» RECORD EXTRACTS
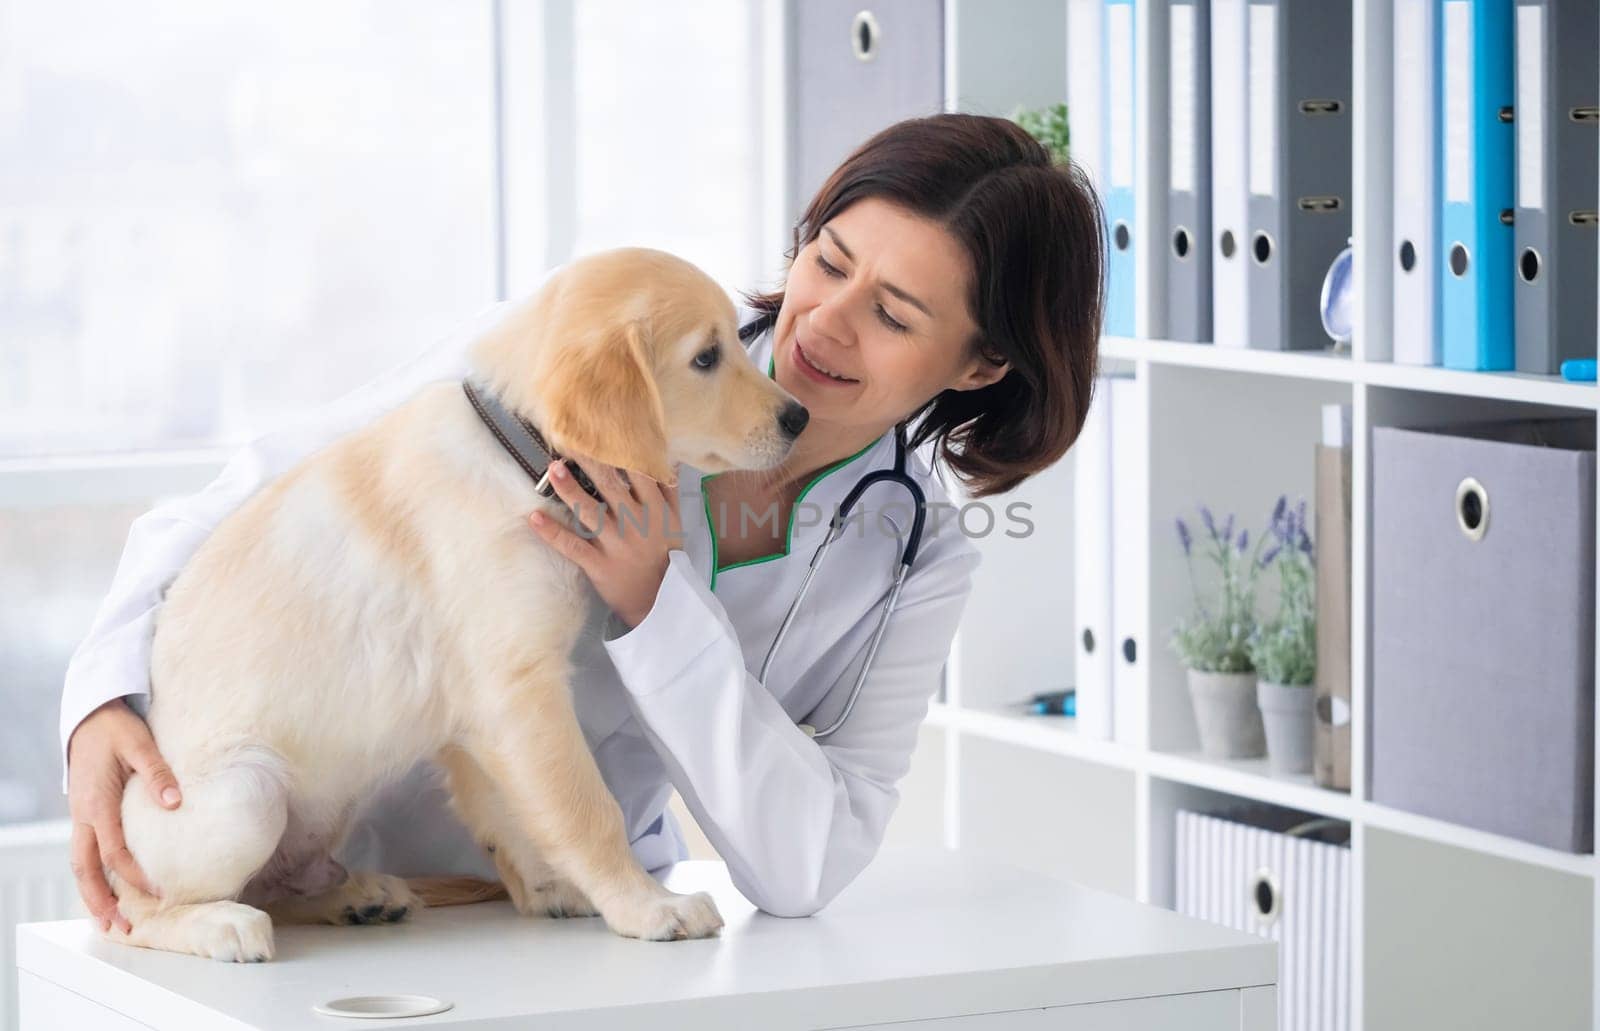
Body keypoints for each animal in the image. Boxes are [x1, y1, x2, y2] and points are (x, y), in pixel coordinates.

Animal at [100, 248, 806, 960]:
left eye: (735, 341)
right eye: (706, 358)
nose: (799, 418)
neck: (521, 459)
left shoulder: (483, 721)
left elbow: (513, 816)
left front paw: (552, 891)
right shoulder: (519, 693)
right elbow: (586, 811)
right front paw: (647, 906)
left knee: (277, 885)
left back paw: (358, 896)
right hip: (249, 795)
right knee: (139, 912)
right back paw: (221, 924)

» TASK PROMPT
Please print the lines from the one containing "left back paw: (358, 896)" through the last line of the material, exactly, and leave out all other lines.

» SOLUTION FOR THIS TASK
left back paw: (358, 896)
right hip: (249, 795)
right knee: (139, 912)
right back paw: (221, 924)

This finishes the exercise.